Estuve en Polonia hace dos años. Entré en dos o tres ocasiones en alguna iglesia, realmente por turismo. La impresión fue llamativa. Aquella gente está en un lugar de culto de un modo muy distinto a como estamos en España. La actitud de adoración es de los gestos más auténticos de vida de fe. Estuve en Colombia este verano y los detalles de piedad eran patentes. Jóvenes arrodillados, recogidos, muy metidos en Dios.
Sí, también lo hay en España. Concretamente en Madrid hay lugares donde se palpa la devoción. Son esas parroquias que habitualmente están llenas de gente, de gente joven. No serán ni la mitad ni la cuarta parte del total de las que existen en esta ciudad, pero están ahí, y cada vez hay más gente, porque la oración auténtica arrastra, quizá sobre todo a los menores, que aprecian más el amor auténtico.
La escasez de adoración es algo palpable y preocupante. Decía el papa Francisco: “Quiero concluir con tres consideraciones. Primera, la adoración. “-¿Rezas?” – “Sí, rezo. Pido, doy gracias, alabo al Señor” –“Pero ¿adoras al Señor?”. Hemos perdido el sentido de la adoración a Dios, es preciso recuperarlo”. Y lo decía en una reunión de sacerdotes en la capital de Nápoles. Hemos perdido el sentido de la adoración. En Occidente, donde no tenemos demasiada dificultad para adorar a un jugador de futbol -todos lo hemos visto-, donde adoramos las estatuas de oro de la riqueza, del placer y del capricho.
Lo decía el prelado del Opus Dei, Javier Echevarría: “Es una tragedia que se presenta con contornos netos en la sociedad actual, al menos gran parte del mundo. (…) el sentido de la adoración se ha perdido en grandes estratos de los países…
Si las gentes no adoran a Dios, se adorarán a sí mismas en las diversas formas que registra la historia: el poder, el placer, la riqueza, la ciencia, la belleza…”.
Por eso me ha parecido especialmente oportuno un libro escrito muy recientemente por Manuel Ordeig que se titula simplemente así: La adoración.
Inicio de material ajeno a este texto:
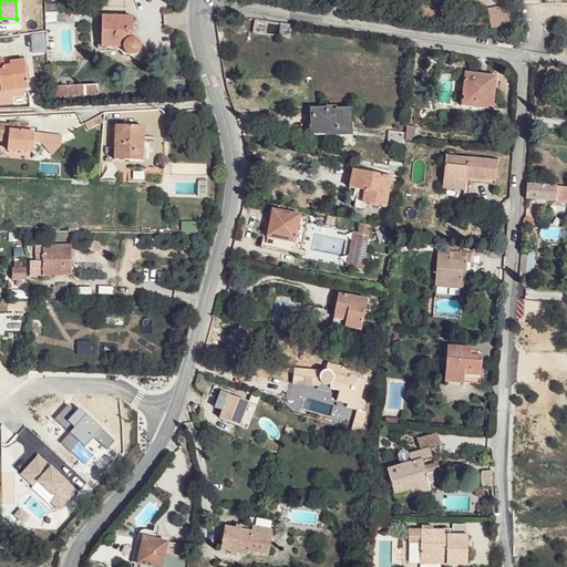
[(509,3),(487,8),(492,30),(514,26),(509,3)]
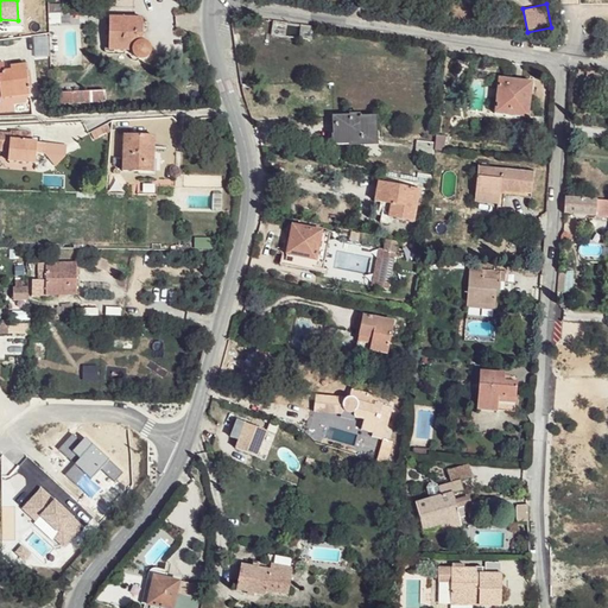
[(143,18),(111,18),(109,49),(134,50),(134,52),(138,57),(144,58),(149,55),(150,51),(149,45),(146,43),(143,42),(143,18)]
En esas páginas podemos leer que “adoración es la reverencia y el acatamiento; pero hay que aprender a comprenderla desde el punto de vista del Amor”. Una de las acepciones del término en el Diccionario, nos recuerda, es precisamente “amar en extremo”.
Y el autor afirma que para llegar a la adoración hace falta una práctica de oración de años. Y él mismo, en otras páginas no muy lejanas, afirma que uno se puede encontrar de repente con Dios en un momento de adoración. Uno podría pensar que es una contradicción, pero no lo es. El Espíritu Santo puede darnos un empujón notorio en un momento en que nos hemos encontrado con el Santísimo expuesto en la custodia en la iglesia del barrio, y nos encontramos con Dios casi de repente.
Pero también hay que saber que la devoción habitual, la piedad continua, se va adquiriendo con la lucha habitual, y entonces adorar nos parece lo más cotidiano y la actitud más importante en la vida de cualquier hombre. Y una vez más me parece muy oportuno un párrafo de Flannery O’Connor en su Diario de oración: “Entiendo que las oraciones deberían estar compuestas de adoración, contrición, acción de gracias y súplica, y me gustaría ver qué puedo escribir de cada una sin llegar a una exégesis. Es la adoración a Ti, querido Dios, la que más me desalienta. No puedo comprender la alabanza que se te debe. Intelectualmente, lo afirmo: adoremos a Dios. Pero ¿podemos hacerlo sin sentimiento? Para sentir, necesitamos saber” (pág 27).